_MATERIAL FOR THE TASK_:
<<<<

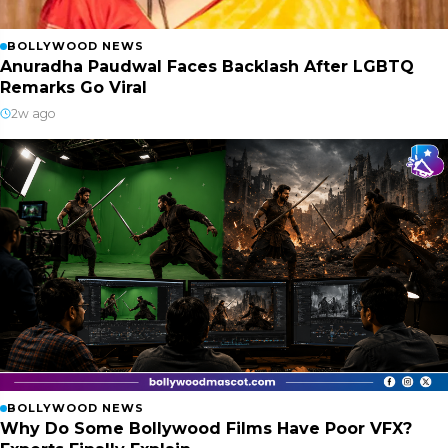
BOLLYWOOD NEWS
Anuradha Paudwal Faces Backlash After LGBTQ
Remarks Go Viral
2w ago
BOLLYWOOD NEWS
Why Do Some Bollywood Films Have Poor VFX?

>>>>

_DESCRIPTION OF THE TASK_: Please return only the lines from the one with "Anuradha Paudwal Faces Backlash After LGBTQ" through the end of the listing, each exactly as written, first and last included.

_FINAL ANSWER_:
Anuradha Paudwal Faces Backlash After LGBTQ
Remarks Go Viral
2w ago
BOLLYWOOD NEWS
Why Do Some Bollywood Films Have Poor VFX?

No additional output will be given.